Trivial SQL ORMs considered harmful

Our team has a little “things I learned this week” tradition in our team meetings, and it just blossomed onto our mailing list (async is better!).

In one such post, Michael pointed to sqldelight, a library to automatically generate Android SQL-handling code for a typed schema and a set of queries.

I wrote a little screed advising caution, which Margaret suggested would make a good blog post… so here it is, unedited.

Note that I have nothing against automated schema and query checking, nor against saving error-prone typing; my primary objection here is to the object mapping.

Michael notes:

It’s a square library that allows you to define your tables & queries in a separate text file and it will auto-generate table creation and methods of querying. To do so, it creates Objects which represent the row of your DB.

and I reply:

At the risk of being a negative nelly: broadly speaking I find this kind of trivial ORM to be a terrible design anti-pattern, and I strongly discourage its use for anything but saving some typing before committing a v0. We implemented something like this on the iOS side of the house, and it was a huge pain in the ass to get rid of later.

If your system is simple enough that you’re putting whole objects in and getting whole objects out — that is, a simple ORM is a good fit — you should instead be not using SQLite.  Serialize your objects to a flat file in JSON and keep them in memory. Up to about 100KB of data, it’s better in almost every way. (There are some exceptions, but they’re exceptions.)

For everyone else, your inputs and outputs will differ, or you’ll need more control, and so you should run screaming from sqldelight.

There are at least five reasons why I feel this way. I’ll stop at five to avoid writing an epic.

  1. Database tables really come into their own when you join them: bookmarks against favicons, hockey players against teams and games. If you join them (particularly with left/outer/etc. joins), your ORM needs to bulk up the generated model objects with optional fields; it has to, otherwise it can’t represent the result of the join.

    Those optional fields leak throughout your app — hey, is that favicon ID supposed to be set here? Does it need to be set to -1 sometimes? — and make your life unpleasant.

  2. SELECT * is an anti-pattern in database work. You might not need all of the fields, but requesting them all limits the indices that the storage layer can use. A smart storage engine can use compound indices to make some queries with limited projections very fast indeed. Or perhaps you want to get unique values.

    To take sqldelight’s example, you should not SELECT * FROM hockey_player; if you need that, slurp a JSON file instead!
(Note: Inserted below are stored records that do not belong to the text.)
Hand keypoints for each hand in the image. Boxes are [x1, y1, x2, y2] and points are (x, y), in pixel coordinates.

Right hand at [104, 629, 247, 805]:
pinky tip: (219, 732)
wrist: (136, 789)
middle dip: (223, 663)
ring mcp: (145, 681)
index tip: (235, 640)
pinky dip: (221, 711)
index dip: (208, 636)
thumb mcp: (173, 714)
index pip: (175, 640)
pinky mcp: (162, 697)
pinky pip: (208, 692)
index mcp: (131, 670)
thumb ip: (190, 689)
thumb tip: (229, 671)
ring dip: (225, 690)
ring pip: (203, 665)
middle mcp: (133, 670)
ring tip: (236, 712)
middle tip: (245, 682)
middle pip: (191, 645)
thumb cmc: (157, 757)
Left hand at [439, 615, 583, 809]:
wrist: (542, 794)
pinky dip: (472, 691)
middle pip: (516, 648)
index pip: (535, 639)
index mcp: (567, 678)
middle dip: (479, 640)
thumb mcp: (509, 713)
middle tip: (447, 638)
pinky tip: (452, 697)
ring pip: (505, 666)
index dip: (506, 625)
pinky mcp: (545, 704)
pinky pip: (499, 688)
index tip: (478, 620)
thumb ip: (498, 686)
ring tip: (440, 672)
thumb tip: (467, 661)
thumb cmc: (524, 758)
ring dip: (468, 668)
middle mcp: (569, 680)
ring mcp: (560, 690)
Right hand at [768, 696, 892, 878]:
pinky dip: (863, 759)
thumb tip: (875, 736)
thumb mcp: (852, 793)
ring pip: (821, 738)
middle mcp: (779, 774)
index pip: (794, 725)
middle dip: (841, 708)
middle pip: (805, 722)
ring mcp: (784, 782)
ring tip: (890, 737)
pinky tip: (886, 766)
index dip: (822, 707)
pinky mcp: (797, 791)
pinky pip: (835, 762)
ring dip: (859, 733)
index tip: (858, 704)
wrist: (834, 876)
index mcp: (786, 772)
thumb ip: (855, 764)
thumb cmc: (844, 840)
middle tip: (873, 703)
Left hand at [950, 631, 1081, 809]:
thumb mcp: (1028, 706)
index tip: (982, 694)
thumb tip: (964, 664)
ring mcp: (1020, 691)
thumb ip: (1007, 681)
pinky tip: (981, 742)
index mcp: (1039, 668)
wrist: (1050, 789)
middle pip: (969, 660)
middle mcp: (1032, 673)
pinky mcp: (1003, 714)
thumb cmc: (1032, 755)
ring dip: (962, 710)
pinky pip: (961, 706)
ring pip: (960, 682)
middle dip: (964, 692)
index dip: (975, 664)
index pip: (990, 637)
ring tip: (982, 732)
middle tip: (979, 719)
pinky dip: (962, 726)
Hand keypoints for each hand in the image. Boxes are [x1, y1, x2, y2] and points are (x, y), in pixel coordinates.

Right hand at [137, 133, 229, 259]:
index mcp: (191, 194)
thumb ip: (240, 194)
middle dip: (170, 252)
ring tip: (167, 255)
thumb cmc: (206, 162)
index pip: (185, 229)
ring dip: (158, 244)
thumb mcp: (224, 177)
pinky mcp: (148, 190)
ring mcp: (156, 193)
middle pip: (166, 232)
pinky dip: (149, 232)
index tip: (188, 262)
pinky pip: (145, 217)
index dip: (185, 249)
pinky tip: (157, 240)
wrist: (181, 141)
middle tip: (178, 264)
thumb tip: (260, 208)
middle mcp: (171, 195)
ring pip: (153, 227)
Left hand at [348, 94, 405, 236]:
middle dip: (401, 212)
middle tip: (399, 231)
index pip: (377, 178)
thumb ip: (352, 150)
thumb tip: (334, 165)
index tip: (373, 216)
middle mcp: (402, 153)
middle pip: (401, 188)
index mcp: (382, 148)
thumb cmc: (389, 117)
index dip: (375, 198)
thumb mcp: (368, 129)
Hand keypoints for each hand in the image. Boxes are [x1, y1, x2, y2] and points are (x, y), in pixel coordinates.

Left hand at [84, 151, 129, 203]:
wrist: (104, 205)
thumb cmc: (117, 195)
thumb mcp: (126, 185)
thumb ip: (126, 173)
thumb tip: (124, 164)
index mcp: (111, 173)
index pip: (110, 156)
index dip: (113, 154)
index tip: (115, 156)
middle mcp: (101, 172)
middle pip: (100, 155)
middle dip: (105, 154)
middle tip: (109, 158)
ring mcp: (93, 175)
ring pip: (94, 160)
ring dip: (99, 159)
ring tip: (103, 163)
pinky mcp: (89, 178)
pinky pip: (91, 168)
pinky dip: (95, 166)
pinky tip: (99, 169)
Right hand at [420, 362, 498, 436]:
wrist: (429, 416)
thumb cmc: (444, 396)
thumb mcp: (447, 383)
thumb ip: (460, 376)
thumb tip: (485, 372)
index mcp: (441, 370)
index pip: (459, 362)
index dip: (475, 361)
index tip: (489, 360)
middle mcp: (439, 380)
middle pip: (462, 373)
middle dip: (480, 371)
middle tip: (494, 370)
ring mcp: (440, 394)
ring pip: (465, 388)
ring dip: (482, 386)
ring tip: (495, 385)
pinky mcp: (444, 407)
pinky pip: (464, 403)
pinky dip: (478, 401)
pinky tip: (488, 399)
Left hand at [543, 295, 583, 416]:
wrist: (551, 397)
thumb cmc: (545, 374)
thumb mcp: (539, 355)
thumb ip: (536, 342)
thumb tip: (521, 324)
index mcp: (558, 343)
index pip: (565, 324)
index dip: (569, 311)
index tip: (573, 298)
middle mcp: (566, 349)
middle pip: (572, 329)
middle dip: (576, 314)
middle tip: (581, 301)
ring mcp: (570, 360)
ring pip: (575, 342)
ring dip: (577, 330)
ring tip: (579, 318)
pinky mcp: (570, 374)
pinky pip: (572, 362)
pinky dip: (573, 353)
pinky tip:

When populating a list view, you probably want SELECT name, id FROM hockey_player ORDER BY position. For a name picker you want SELECT DISTINCT name FROM hockey_player UNION hockey_officials. And so on.

  3. Migrations are a reality when dealing with data storage. sqldelight doesn’t seem to address this at all.

  4. Syncability (and backup, and export, and…) are also a reality. A sync system typically has a very different viewpoint on data storage than the frontend — not only does that mean you have a set of fields that only part of the application cares about (which screws up your ORM), it also often means that two parts of the system have utterly different conceptions of seemingly straightforward actions like “delete this thing”. ORMs are (almost by definition) one size fits none.

  5. Getting SQL-based storage — hell, getting any kind of storage — right is hard. Concurrency, performance, memory usage, and correctness all involve careful attention. Take a read of the Sqlite.jsm docs or some of Firefox for iOS’s database prep code if you want a hint of this. Libraries that generate data access code can slip past this attention, and that’s a bad thing.